This is the Title

This is a concise, punchy sentence. This next one is longer; additionally, it adds depth—humor, severity, possibly just truth—to the initial sentence. There will most likely be a sentence or two inserted here providing clarity, or introducing a main point—thesis—to the article. The last sentence is short.

Quick question?

Now, this is going to be a paragraph about an opinion. Or a situation. Or both. Maybe neither. This paragraph will go one of two ways: it will either provide a brief anecdote about a recent experience with the phenomenon I’m discussing, which will probably be intended to make you laugh, but may also take aim at your heartstrings. More likely the former than the latter. That was a sentence fragment. And this sentence starts with a conjunction. By the time you’ve reached this sentence, the digression from the second half of the point I was making at the beginning of the paragraph can only be remedied by the following.

An interjection.

Around this time, there will be a photograph inserted into the post. It may not add anything, but it is an opportunity for me—the writer—to display to readers and, potentially, employers that I find multimedia blogging an easily navigable endeavor.

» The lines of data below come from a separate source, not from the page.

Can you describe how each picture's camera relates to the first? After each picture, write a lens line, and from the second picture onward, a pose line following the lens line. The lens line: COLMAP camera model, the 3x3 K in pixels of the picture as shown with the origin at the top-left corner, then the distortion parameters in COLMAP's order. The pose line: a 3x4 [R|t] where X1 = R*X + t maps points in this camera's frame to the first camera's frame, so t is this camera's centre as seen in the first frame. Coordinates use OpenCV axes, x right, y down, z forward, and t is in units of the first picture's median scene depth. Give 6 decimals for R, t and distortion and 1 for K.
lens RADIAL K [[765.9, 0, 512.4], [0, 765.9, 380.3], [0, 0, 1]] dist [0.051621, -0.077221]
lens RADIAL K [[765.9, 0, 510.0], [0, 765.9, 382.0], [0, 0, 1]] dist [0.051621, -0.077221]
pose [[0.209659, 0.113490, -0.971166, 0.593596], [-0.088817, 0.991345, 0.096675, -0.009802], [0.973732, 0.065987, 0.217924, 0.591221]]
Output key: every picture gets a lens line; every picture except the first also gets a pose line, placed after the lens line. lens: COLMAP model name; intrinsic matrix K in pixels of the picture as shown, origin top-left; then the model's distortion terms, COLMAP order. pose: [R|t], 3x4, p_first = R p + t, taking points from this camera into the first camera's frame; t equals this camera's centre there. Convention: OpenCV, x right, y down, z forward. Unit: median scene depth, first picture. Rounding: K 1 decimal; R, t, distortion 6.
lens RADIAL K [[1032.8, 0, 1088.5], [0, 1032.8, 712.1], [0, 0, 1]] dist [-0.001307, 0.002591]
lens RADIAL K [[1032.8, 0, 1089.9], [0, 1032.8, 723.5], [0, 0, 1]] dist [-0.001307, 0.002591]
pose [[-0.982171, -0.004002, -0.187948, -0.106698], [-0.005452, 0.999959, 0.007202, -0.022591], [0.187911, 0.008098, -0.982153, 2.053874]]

But by this point, you (my reader) are frustrated with my total inability to connect back to my “one of two ways” paragraph, above. So I will get back to it. With a few more sentence fragments. And a few more sentences beginning with conjunctions. This shows employers that I am a skilled journalist writer, not bound to five-paragraph drudgery.

This sentence doesn’t relate to any other part of the article. I’ll use it to point out how frequently I hyphenate phrases. That’s a journalist tic, too.

Finally, this is the paragraph where I attempt to bring things “full-circle”. The second of the two ways that the very far above paragraph could have gone was, rather than an anecdote, a description of something that displeases me. This might be ketchup, Bruce Springsteen, pro-lifers, paying for car insurance, men who use too much gel or girls who don’t believe the world when it tells them stripes and plaid don’t match. Whatever it is I choose to complain about, there will be something to offend everyone. In this way, I guarantee my readership to be at least partially offended by the time they’ve reached the end of this 400-to-1200 word article.

Article, or blog?

Peppered throughout the sentences and paragraphs, you will find a number of hyperlinks. These have a twofold purpose; one, they show that I know things about things that actually exist; two, they bring traffic from other parts of the internet onto my blog, increasing readership. (I believe the internet term is “pingback). Most of these links just go to Wikipedia.

This is the last paragraph. It doesn’t wrap anything up. It’s pretty short, too. It will make an attempt at meaning, or maybe just re-word a cliche like “it’s all been done before.”